会社法、金融商品取引法の制定以来、企業の内部統制、法令遵守(コンプライアンス)がますます重視されるようなり、また、CSR(Corporate Social Responsibility=企業の社会的責任)など、高い倫理性も企業に求められるようになりました。そのような背景から、従来から確立している「会計監査(企業決算に対する外部機関による監査)」に対し、企業経営の根幹をなす「人」の視点から、社会慣行、職業倫理まで含めた広い意味での法令遵守状況等を評価する「労務コンプライアンス監査」に注目が集まりつつあります。
労務コンプライアンス監査とは、就業規則を始めとする人事労務関連の諸規程、労使協定、法定帳簿、労働社会保険手続き等の整備・運用が適法に行なわれているか否かを監査するもので、形式的側面(書面から判断される整備状況)と実態的側面(書類間の整合性やヒアリング等から浮き彫りになる実際の運用状況)という二つの側面から行なわれます。
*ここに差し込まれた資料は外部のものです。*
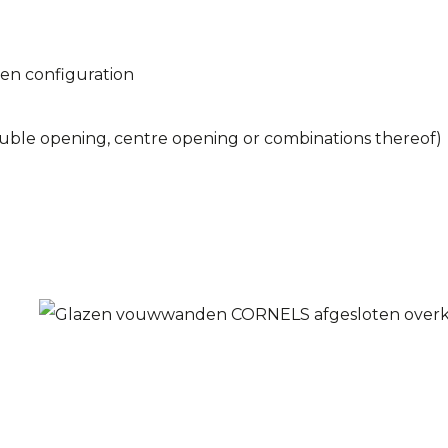
ken configuration
double opening, centre opening or combinations thereof)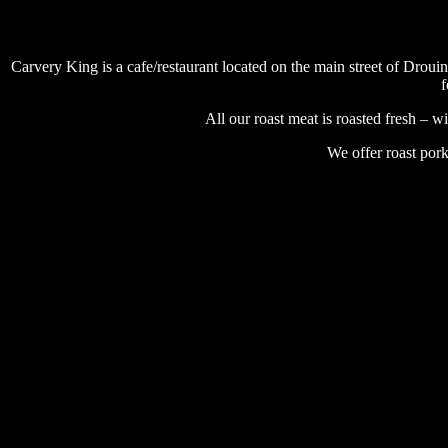
Carvery King is a cafe/restaurant located on the main street of Droui
f
All our roast meat is roasted fresh – 
We offer roast pork
# catering # party event #restaurant # catering #cafe #gippsland 
# catering # party event #restaurant # catering #cafe #gippsland 
# catering # party event #restaurant # catering #cafe #gippsland 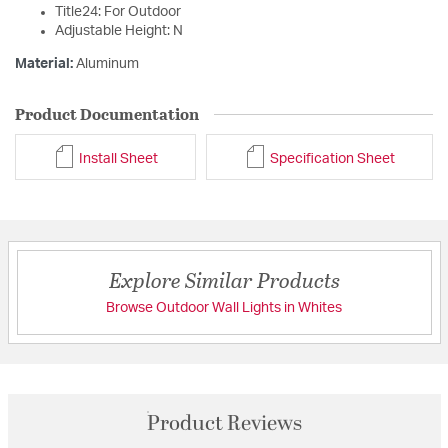
Title24: For Outdoor
Adjustable Height: N
Material:
Aluminum
Product Documentation
Install Sheet
Specification Sheet
Explore Similar Products
Browse Outdoor Wall Lights in Whites
Product Reviews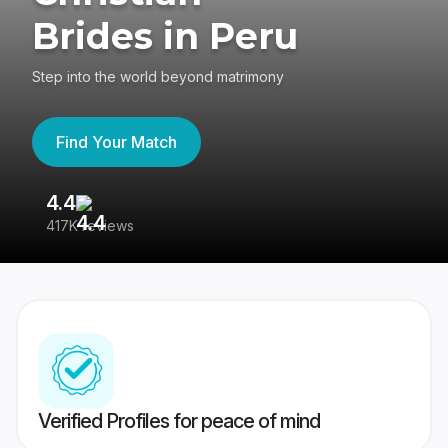
Brides in Peru
Step into the world beyond matrimony
Find Your Match
4.4
3
417K reviews
Re
Verified Profiles for peace of mind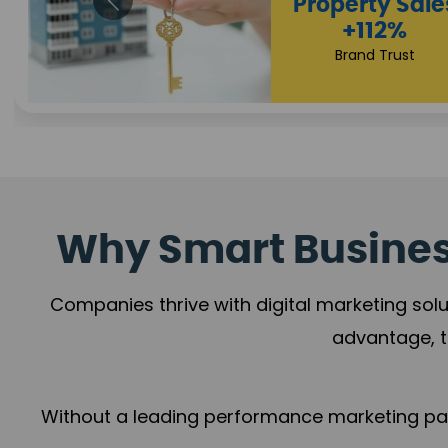
Appointmen
Increase
+108%
Trust Leadership
Why Smart Business
Companies thrive with digital marketing solu
advantage, t
Without a leading performance marketing part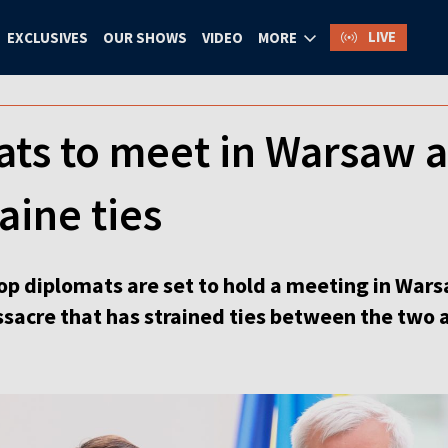
LIVE
EXCLUSIVES
OUR SHOWS
VIDEO
MORE
ts to meet in Warsaw a
ine ties
op diplomats are set to hold a meeting in Wars
acre that has strained ties between the two a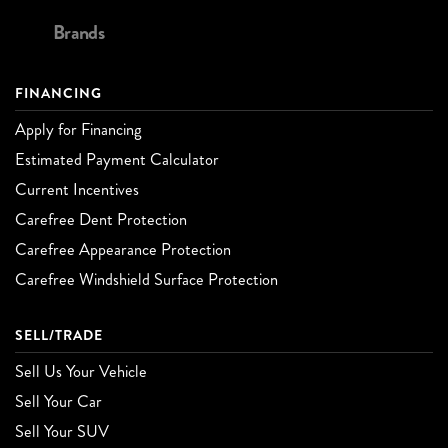
Brands
FINANCING
Apply for Financing
Estimated Payment Calculator
Current Incentives
Carefree Dent Protection
Carefree Appearance Protection
Carefree Windshield Surface Protection
SELL/TRADE
Sell Us Your Vehicle
Sell Your Car
Sell Your SUV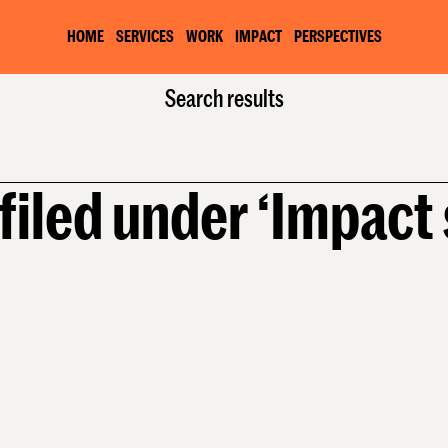
HOME
SERVICES
WORK
IMPACT
PERSPECTIVES
Home
Services
Search results
Impact strategy
filed under ‘Impact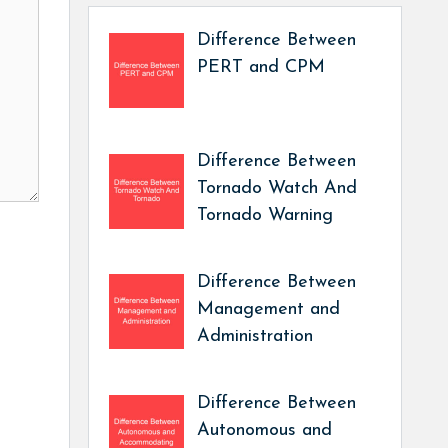
Difference Between
PERT and CPM
Difference Between
Tornado Watch And
Tornado Warning
Difference Between
Management and
Administration
Difference Between
Autonomous and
監査項目は多種多様ですが、この二つの側面を、最も身近な例として36協定について説明すると、「36協定の締結・届出が適法に行なわれているか否か」が形式的側面であり、「時間外労働が、締結された36協定の内容の範囲内で行なわれているか否か」が実態的側面と言うことができます。
グリーンシート制度とは、非上場企業の株式等の売買のために、日本証券業協会が平成9年7月に開始した制度。非上場企業の有価証券については、証券会社が投資家に投資勧誘を行うことが原則禁止されているが、公開企業並みの情報開示(ディスクロージャー)が継続的に行われる企業に限り、審査をクリアすればその勧誘が許される。許可された非上場企業の銘柄を通称「グリーンシート銘柄」と言い、同協会が公表する。この審査に、「法令遵守状況を含めた社会性」という項目があり、ここで「労務コンプライアンス監査」が有効となる。